◆ WORK TO COMPLETE:
Gather every line of the records below that contains the word "Archetype" and copy each one out.

----- INFORMATION PROVIDED -----

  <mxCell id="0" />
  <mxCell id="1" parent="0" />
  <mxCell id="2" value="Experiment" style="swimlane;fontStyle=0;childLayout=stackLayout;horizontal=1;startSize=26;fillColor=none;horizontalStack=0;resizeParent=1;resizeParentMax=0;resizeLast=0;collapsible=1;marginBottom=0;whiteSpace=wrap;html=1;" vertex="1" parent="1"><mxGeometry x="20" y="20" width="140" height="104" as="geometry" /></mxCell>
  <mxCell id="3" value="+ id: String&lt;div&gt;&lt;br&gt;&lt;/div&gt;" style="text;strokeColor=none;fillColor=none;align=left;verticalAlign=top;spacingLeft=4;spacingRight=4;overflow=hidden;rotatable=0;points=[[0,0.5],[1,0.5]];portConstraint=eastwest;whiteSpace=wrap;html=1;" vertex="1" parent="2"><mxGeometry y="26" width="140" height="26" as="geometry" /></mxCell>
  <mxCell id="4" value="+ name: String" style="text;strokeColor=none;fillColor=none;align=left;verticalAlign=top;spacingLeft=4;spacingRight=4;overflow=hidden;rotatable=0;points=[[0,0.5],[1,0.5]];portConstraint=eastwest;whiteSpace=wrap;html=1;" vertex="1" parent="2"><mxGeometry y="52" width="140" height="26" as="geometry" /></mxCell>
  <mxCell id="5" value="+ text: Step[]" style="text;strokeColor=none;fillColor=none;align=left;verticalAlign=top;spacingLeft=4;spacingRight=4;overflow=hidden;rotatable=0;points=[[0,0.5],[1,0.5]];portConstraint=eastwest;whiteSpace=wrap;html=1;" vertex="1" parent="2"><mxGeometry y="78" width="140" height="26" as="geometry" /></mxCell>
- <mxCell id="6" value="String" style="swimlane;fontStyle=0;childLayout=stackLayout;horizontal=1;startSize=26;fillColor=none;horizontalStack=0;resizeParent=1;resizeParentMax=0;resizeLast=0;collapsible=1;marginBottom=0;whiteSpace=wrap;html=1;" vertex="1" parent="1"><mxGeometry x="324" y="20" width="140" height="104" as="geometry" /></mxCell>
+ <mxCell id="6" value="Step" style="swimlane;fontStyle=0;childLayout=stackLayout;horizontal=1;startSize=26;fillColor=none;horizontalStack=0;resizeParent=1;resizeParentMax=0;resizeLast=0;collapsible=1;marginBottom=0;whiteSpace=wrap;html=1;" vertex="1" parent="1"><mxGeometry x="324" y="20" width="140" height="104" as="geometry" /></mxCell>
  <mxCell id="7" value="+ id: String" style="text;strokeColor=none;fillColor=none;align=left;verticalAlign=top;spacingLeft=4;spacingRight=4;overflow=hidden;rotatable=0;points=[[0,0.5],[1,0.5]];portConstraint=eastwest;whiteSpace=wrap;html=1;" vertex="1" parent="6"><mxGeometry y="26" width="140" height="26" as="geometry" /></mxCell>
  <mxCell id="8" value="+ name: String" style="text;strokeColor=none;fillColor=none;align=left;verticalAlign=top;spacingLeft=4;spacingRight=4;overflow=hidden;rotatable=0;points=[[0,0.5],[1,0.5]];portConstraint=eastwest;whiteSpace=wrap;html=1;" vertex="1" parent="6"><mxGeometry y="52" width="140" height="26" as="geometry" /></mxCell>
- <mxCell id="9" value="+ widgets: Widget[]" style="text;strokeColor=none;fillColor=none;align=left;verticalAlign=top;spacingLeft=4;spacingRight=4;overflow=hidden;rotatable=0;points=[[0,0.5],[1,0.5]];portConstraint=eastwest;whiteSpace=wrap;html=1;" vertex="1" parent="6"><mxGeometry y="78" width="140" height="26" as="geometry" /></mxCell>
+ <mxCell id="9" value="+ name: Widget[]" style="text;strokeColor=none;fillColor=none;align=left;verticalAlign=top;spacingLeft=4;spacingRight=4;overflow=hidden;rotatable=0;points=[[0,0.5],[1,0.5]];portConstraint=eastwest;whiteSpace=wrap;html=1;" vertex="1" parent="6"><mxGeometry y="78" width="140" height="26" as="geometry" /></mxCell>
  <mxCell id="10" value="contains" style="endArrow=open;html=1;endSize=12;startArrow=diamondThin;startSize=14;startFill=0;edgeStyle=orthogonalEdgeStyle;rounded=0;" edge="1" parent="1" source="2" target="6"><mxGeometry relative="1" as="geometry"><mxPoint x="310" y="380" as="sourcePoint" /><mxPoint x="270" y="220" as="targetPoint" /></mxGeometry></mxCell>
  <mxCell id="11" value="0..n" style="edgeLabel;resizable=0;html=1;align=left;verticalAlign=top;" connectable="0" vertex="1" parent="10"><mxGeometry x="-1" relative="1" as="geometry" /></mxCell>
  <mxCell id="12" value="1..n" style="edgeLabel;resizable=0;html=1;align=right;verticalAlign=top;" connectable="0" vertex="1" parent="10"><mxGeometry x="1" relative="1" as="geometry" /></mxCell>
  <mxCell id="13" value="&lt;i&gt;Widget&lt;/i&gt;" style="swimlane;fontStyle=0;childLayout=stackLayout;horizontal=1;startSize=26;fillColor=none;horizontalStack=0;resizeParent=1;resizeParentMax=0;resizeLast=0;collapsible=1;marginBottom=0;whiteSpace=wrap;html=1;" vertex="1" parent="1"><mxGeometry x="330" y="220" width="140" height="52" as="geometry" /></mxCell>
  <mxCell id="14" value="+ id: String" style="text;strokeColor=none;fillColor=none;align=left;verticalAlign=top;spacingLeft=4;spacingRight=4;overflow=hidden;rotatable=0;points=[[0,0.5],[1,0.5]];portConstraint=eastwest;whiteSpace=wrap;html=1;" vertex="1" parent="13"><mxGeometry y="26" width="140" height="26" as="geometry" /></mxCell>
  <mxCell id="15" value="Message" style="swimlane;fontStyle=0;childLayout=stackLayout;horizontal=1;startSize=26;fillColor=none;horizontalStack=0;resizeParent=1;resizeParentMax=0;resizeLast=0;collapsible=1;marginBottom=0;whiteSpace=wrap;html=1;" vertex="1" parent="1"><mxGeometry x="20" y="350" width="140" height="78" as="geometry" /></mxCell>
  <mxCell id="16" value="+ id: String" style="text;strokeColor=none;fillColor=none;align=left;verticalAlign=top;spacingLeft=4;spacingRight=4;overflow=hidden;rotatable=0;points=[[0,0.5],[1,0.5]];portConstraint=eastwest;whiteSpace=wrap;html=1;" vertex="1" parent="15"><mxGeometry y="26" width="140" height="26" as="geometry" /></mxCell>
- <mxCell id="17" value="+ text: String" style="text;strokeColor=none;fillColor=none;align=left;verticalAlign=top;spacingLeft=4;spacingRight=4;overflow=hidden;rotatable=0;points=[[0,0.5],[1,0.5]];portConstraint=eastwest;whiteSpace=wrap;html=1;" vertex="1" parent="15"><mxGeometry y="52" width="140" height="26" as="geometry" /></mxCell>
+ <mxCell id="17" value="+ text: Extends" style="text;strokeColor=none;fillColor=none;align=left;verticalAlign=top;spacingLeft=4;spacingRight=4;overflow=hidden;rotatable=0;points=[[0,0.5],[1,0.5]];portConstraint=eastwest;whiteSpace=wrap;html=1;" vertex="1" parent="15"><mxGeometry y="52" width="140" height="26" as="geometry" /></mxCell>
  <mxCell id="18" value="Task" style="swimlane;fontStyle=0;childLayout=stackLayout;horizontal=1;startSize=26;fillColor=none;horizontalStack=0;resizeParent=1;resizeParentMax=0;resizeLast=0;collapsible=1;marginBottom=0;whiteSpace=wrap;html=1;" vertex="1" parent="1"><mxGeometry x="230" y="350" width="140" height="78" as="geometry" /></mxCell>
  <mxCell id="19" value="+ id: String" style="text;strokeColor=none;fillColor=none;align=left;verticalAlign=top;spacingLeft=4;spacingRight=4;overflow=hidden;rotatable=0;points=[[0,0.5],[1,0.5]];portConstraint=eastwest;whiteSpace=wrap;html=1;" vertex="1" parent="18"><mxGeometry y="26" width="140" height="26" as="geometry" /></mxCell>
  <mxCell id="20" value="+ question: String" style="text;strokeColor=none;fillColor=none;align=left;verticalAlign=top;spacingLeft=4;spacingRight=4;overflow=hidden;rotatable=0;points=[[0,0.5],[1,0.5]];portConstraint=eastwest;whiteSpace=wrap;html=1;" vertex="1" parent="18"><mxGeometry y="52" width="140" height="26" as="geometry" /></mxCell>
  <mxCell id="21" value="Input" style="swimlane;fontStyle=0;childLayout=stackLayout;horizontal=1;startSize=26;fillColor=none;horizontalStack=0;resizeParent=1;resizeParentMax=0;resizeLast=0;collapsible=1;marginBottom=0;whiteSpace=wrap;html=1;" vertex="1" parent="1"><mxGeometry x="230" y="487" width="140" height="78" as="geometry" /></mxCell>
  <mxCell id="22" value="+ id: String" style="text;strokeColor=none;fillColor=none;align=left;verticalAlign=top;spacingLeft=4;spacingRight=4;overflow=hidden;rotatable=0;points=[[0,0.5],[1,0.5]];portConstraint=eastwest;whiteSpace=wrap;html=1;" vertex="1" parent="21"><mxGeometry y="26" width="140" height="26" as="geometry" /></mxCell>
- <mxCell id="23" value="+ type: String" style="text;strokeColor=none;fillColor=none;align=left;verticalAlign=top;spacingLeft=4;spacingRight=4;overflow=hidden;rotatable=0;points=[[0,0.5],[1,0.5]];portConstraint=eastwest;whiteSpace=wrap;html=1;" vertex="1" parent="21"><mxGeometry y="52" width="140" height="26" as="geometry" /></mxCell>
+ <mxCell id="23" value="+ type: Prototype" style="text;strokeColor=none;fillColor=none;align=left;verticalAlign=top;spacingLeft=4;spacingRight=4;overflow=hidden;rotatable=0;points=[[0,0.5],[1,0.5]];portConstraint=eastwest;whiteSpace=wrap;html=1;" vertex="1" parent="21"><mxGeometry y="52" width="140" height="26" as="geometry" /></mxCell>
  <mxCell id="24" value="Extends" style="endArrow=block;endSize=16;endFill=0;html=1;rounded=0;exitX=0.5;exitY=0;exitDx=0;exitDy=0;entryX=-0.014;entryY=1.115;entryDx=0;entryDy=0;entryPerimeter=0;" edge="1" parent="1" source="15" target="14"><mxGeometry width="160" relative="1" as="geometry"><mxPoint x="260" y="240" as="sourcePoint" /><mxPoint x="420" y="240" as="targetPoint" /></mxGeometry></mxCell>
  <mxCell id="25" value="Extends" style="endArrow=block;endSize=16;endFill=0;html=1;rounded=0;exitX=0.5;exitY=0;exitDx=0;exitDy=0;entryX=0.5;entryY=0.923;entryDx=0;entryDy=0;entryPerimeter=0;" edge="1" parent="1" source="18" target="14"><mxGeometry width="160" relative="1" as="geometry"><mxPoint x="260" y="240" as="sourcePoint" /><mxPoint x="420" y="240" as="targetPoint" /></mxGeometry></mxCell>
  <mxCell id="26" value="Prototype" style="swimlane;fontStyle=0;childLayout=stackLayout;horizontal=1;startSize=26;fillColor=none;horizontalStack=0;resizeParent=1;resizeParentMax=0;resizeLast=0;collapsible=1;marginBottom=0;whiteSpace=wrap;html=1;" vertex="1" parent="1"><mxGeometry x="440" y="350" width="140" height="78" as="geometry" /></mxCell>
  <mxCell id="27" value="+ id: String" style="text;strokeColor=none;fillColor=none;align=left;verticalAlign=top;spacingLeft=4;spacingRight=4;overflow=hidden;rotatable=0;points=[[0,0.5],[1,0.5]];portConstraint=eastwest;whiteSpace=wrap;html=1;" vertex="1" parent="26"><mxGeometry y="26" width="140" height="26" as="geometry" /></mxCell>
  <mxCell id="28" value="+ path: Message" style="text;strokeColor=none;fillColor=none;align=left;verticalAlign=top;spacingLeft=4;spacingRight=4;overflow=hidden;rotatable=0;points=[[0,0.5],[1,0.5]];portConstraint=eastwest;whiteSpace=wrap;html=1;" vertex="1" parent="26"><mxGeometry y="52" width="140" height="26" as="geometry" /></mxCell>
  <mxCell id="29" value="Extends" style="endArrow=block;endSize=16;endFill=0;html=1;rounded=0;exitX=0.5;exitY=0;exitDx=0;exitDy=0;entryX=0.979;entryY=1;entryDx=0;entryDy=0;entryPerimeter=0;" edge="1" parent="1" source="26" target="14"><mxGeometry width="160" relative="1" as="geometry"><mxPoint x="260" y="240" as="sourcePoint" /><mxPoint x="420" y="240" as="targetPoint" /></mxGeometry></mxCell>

-----
----- INFORMATION PROVIDED -----

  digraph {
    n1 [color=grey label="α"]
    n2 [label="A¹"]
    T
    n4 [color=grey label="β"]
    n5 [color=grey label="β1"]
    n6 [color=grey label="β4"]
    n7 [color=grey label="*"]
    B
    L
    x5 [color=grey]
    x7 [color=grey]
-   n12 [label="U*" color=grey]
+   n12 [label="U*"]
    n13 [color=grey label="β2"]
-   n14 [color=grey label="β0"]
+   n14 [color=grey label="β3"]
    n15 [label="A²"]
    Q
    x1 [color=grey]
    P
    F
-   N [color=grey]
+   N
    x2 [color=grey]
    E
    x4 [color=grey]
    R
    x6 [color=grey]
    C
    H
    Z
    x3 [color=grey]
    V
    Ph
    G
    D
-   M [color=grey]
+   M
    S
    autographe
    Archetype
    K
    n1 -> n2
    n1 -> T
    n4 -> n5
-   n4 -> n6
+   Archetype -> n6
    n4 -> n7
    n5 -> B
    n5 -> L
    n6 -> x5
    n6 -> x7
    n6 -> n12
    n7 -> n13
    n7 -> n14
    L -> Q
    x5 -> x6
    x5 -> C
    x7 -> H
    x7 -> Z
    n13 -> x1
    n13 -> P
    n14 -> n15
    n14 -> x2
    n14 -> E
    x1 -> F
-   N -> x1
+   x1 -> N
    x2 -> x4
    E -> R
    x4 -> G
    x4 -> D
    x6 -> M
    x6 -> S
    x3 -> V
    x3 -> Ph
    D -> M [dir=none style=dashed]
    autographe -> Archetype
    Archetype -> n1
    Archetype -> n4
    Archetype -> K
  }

-----
----- INFORMATION PROVIDED -----

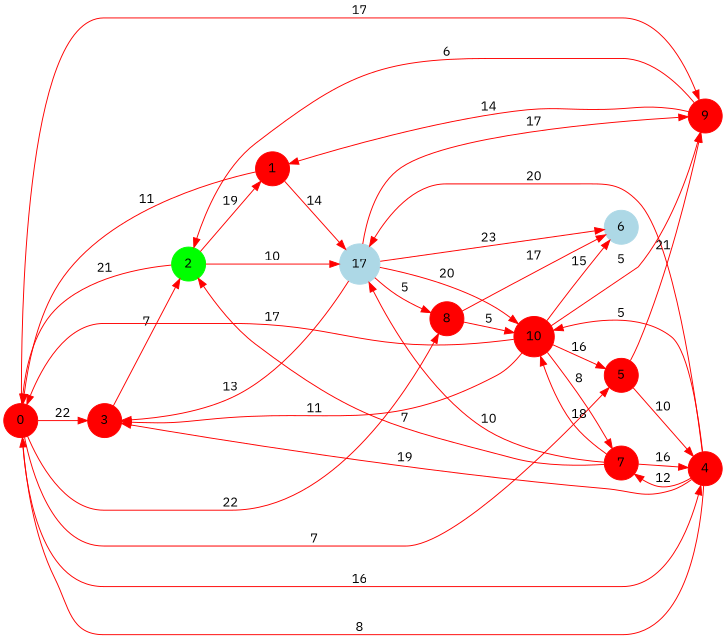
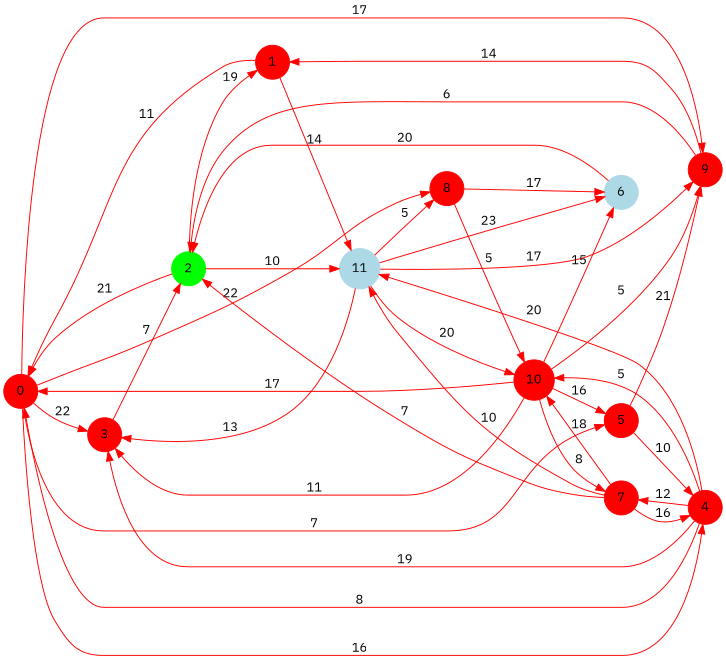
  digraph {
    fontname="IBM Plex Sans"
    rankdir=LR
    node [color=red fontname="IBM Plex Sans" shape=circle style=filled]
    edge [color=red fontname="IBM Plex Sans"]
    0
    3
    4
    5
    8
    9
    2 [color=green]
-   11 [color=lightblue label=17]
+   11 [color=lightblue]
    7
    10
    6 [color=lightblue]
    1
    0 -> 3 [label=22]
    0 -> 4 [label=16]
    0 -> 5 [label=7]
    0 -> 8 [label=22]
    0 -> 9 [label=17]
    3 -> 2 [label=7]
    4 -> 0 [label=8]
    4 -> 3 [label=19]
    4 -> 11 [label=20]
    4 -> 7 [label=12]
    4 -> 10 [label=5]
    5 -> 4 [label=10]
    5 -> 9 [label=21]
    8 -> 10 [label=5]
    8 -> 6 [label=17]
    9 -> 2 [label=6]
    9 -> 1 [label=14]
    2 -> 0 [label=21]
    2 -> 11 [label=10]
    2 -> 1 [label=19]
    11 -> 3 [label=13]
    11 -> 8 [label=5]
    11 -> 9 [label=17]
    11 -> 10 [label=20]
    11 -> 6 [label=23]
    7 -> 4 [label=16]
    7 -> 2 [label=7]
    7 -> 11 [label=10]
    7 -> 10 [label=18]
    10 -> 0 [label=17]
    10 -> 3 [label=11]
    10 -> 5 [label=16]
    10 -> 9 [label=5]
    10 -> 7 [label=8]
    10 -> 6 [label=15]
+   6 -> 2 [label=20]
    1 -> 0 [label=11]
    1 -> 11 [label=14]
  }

-----

◆ FINISHED TASK:
    Archetype
+   Archetype -> n6
    autographe -> Archetype
    Archetype -> n1
    Archetype -> n4
    Archetype -> K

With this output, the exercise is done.